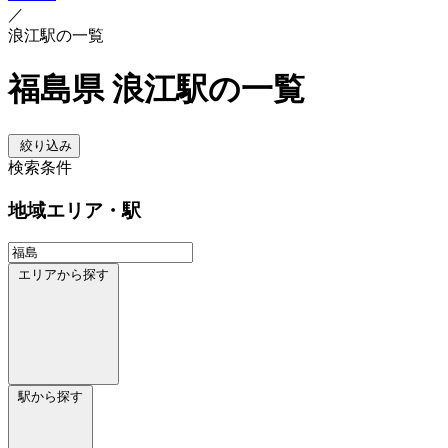
／
浪江駅の一覧
福島県 浪江駅の一覧
絞り込み
検索条件
地域
エリア・駅
エリアから探す
駅から探す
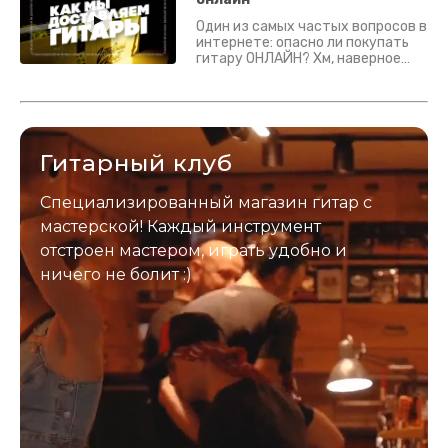
Один из самых частых вопросов в
интернете: опасно ли покупать
гитару ОНЛАЙН? Хм, наверное
да? Но не для вас :) Каждый
инструмент надежно упакован и
застрахован. Случись что -
отправим новый.
Гитарный клуб
Специализированный магазин гитар с
мастерской! Каждый инструмент
отстроен мастером, играть удобно и
ничего не болит :)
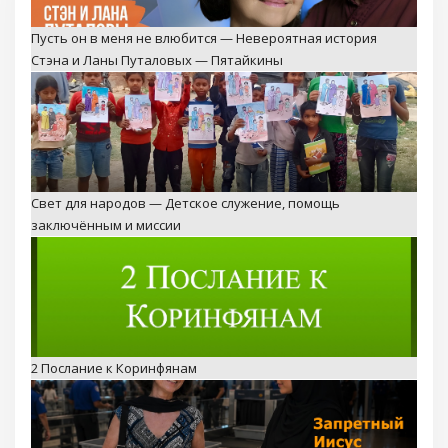
Пусть он в меня не влюбится — Невероятная история
Стэна и Ланы Путаловых — Пятайкины
Свет для народов — Детское служение, помощь
заключённым и миссии
2 Послание к Коринфянам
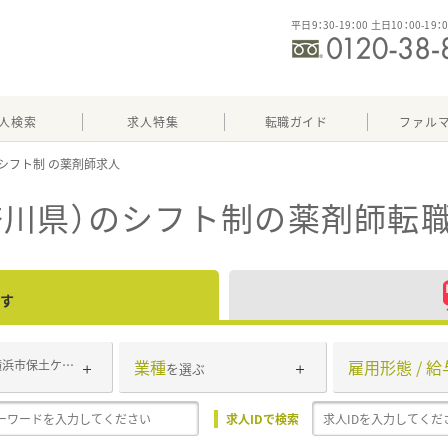
平日9：30-19：00 土日10：00-19：
人検索
求人特集
転職ガイド
ファル
シフト制
奈川県）のシフト制
の薬剤師転職
す
業種
雇用形態 / 給
横浜市保土ケ谷区
を選ぶ
求人IDで検索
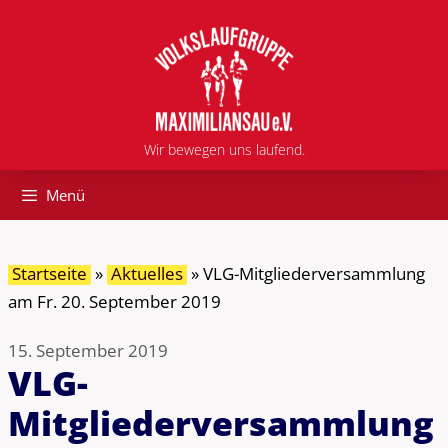
Zum
Inhalt
springen
Wir bewegen uns laufend.
Menü
Startseite
»
Aktuelles
»
VLG-Mitgliederversammlung
am Fr. 20. September 2019
15. September 2019
VLG-
Mitgliederversammlung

## Request
Express the text read from all five items above as a JSON list of strings, one string per line, omitting blank lines and leaving the pictures out.

## Answer to this problem
[
  "／",
  "浪江駅の一覧",
  "福島県 浪江駅の一覧",
  "絞り込み",
  "検索条件",
  "地域",
  "エリア・駅",
  "エリアから探す",
  "駅から探す",
  "Один из самых частых вопросов в",
  "интернете: опасно ли покупать",
  "гитару ОНЛАЙН? Хм, наверное",
  "да? Но не для вас :) Каждый",
  "инструмент надежно упакован и",
  "застрахован. Случись что -",
  "отправим новый.",
  "Гитарный клуб",
  "Специализированный магазин гитар с",
  "мастерской! Каждый инструмент",
  "отстроен мастером, играть удобно и",
  "ничего не болит :)",
  "Пусть он в меня не влюбится — Невероятная история",
  "Стэна и Ланы Путаловых — Пятайкины",
  "Свет для народов — Детское служение, помощь",
  "заключённым и миссии",
  "2 Послание к Коринфянам",
  "平日9：30-19：00 土日10：00-19：",
  "人検索",
  "求人特集",
  "転職ガイド",
  "ファル",
  "シフト制",
  "奈川県）のシフト制",
  "の薬剤師転職",
  "す",
  "業種",
  "雇用形態 / 給",
  "横浜市保土ケ谷区",
  "を選ぶ",
  "求人IDで検索",
  "Zum",
  "Inhalt",
  "springen",
  "Wir bewegen uns laufend.",
  "Menü",
  "Startseite",
  "»",
  "Aktuelles",
  "»",
  "VLG-Mitgliederversammlung",
  "am Fr. 20. September 2019",
  "15. September 2019",
  "VLG-",
  "Mitgliederversammlung"
]